Several dependent networks over one actor set co-evolve through saom_multinet_data() + mom_estimate_multinet(), with cross-network effects ("crprod", "from", …) pointing at their source network via net_ref.

Tuning the estimator

mom_control() exposes the Robbins–Monro schedule.

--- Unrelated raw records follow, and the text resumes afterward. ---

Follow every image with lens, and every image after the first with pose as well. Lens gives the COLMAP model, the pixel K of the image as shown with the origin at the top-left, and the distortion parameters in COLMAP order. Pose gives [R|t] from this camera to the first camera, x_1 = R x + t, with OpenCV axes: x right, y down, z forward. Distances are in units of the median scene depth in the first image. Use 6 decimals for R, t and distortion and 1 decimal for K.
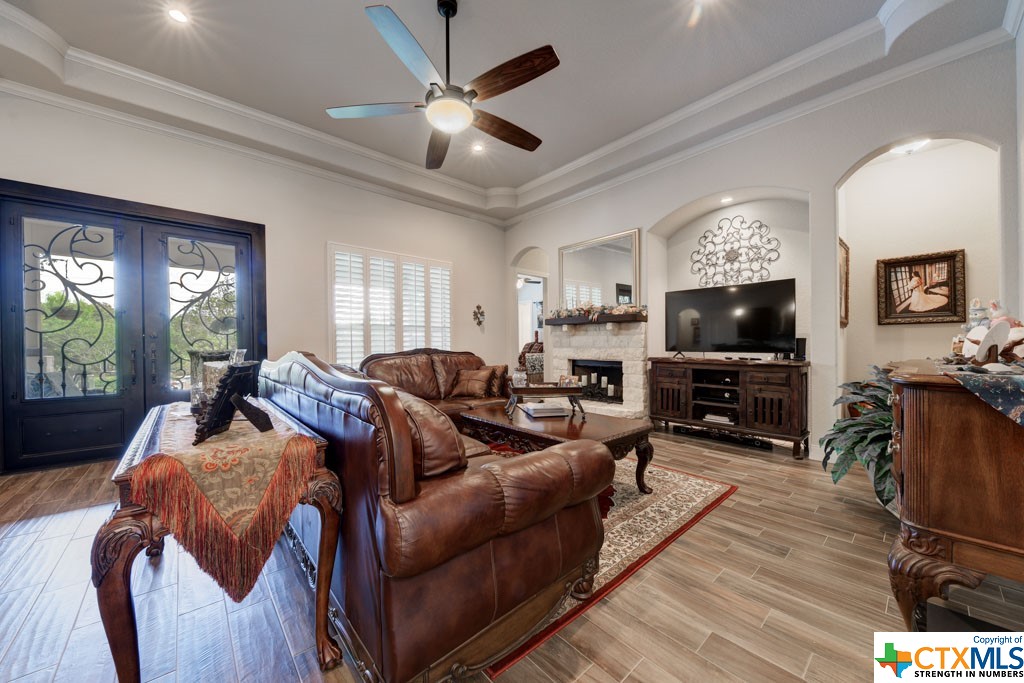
lens RADIAL K [[369.1, 0, 501.4], [0, 369.1, 343.3], [0, 0, 1]] dist [0.006140, -0.003471]
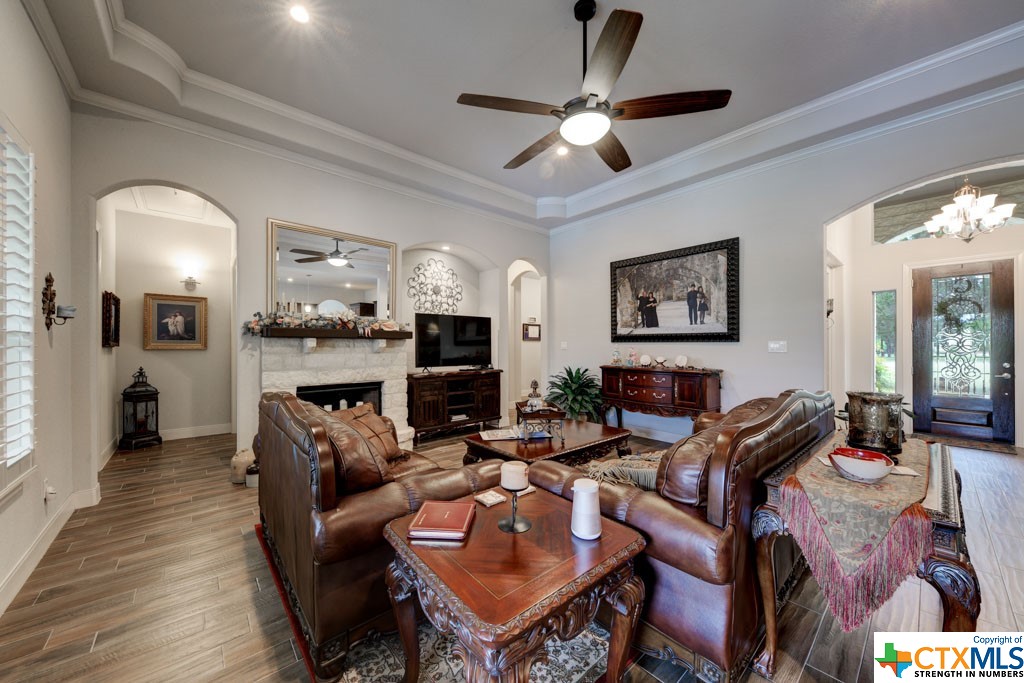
lens RADIAL K [[369.1, 0, 511.1], [0, 369.1, 341.9], [0, 0, 1]] dist [0.006140, -0.003471]
pose [[-0.000844, 0.010832, 0.999941, -0.638344], [-0.002034, 0.999939, -0.010834, -0.042537], [-0.999998, -0.002043, -0.000822, 0.727812]]
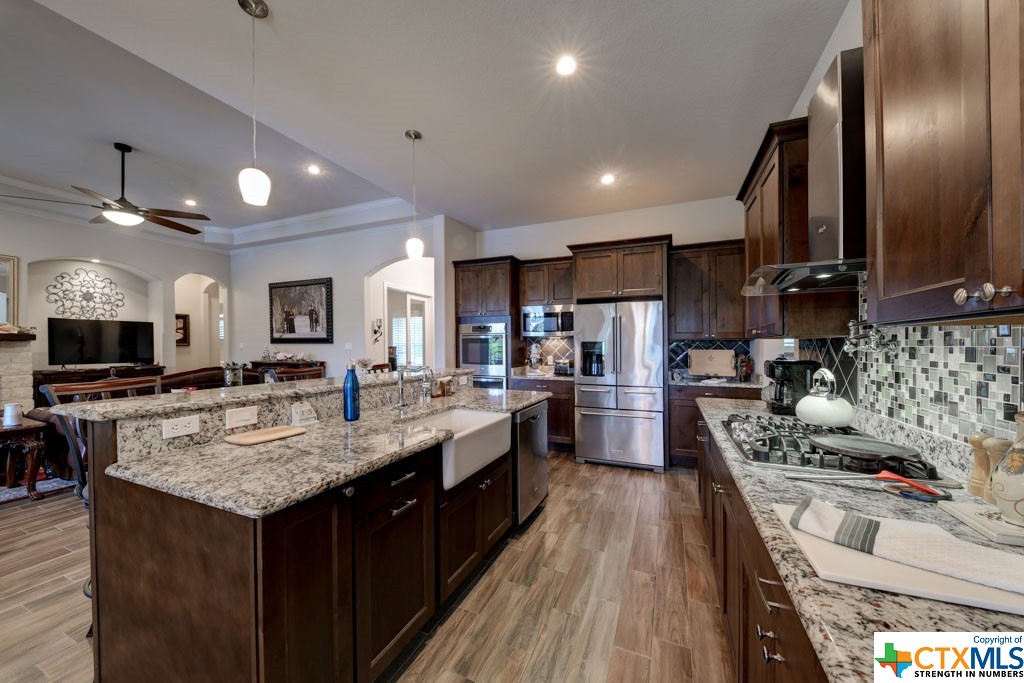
lens RADIAL K [[369.1, 0, 516.8], [0, 369.1, 346.6], [0, 0, 1]] dist [0.006140, -0.003471]
pose [[-0.430169, -0.000830, 0.902748, -1.368953], [-0.001741, 0.999998, 0.000090, -0.043539], [-0.902747, -0.001533, -0.430170, 0.107966]]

The defaults follow RSiena; raise diagonalize towards 1 and add phase-3 simulations for harder, nearly collinear specifications:

str(mom_control())
#> List of 9
#>  $ firstg     : num 0.4
#>  $ nsub       : int 4
#>  $ n2         : num [1:4] 40 40 60 80
#>  $ batch2     : int 256
#>  $ n1         : int 1000
#>  $ n3         : int 4000
#>  $ nD         : int 1000
#>  $ diagonalize: num 0.2
#>  $ seed       : int 1234
#>  - attr(*, "class")= chr "cusna_control"
Argument Meaning
firstg initial gain
nsub, n2 phase-2 subphases and their iteration counts
batch2 simulation batch per phase-2 iteration
n1, nD, n3 phase-1 / derivative / phase-3 simulation counts
diagonalize shrink the derivative towards its diagonal (0–1)
seed random seed

On nearly collinear pairs (e.g. transTrip + gwesp) plain Robbins–Monro may not converge from a cold start: increase diagonalize, or drive RSiena’s own estimator through the native simulator with cusna_fran() — see vignette("siena07-backend").

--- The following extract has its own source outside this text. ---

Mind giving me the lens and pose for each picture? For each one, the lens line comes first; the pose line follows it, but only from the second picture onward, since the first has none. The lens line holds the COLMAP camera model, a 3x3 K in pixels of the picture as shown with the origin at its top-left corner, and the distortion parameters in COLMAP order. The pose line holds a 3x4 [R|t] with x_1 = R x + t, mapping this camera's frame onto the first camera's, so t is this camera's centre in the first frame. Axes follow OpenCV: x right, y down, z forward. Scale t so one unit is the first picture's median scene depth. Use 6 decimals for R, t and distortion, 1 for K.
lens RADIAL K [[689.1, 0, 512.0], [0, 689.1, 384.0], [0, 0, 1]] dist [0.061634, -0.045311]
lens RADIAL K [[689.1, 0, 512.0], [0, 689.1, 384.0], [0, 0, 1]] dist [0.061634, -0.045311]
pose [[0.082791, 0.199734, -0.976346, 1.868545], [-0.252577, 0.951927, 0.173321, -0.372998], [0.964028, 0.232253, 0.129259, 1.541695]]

Beyond SAOM: ERGM, TERGM, STERGM, ALAAM

The same engine serves cross-sectional and temporal exponential random graph models, and autologistic actor attribute models. Sufficient statistics and a TNT sampler are direct calls:

x <- w1                                       # any 0/1 adjacency
terms <- list(ergm_term("edges"), ergm_term("mutual"))
ergm_stats(x, terms, directed = TRUE)
#>  edges mutual 
#>     37      5 
ergm_simulate(x, coef = c(-2, 1), terms = terms, nsim = 5,
              directed = TRUE, seed = 1)
edges mutual
48 6
55 12
47 3
57 7
60 6

Estimators (each validated against its R reference):

ergm_mcmle(x, terms, directed = TRUE)       # MCMC-MLE       (matches ergm::ergm)
ergm_mple(x)                                # pseudo-likelihood demo
tergm_mple(list(w1, w2, w3))                # TERGM           (matches btergm)
tergm_simulate(w2, lag = w1, coef = c(-4, 3, 2, 0.5))
stergm_cmle(list(w1, w2, w3),               # separable TERGM (matches tergm CMLE)
            formation = list(ergm_term("edges"), ergm_term("mutual")))
alaam_mple(y, net = x)                      # ALAAM MPLE      (matches glm)
alaam_mcmle(y, net = x)                     # ALAAM MCMC-MLE

Validation

The native stack is validated in layers: the CUDA kernels are bit-identical to the reference GPU implementation; the host statistics reproduce RSiena moment targets on public datasets (s50, Knecht, the COW alliance panel) to machine precision; the R-side data preparation, effect preprocessing, and moment targets are bit-identical to the reference on seven datasets; and the full Robbins–Monro estimator agrees with the reference estimator within simulation standard errors on baseline, covariate, co-evolution, and multi-network models. The ERGM samplers match ergm::simulate distributionally, and the ERGM/TERGM/STERGM/ALAAM estimators match ergm/btergm/tergm/glm on their benchmark models.

An NVIDIA GPU is optional throughout: the CPU build compiles from source on any C++17 toolchain, and cusna_has_cuda() reports which build you have.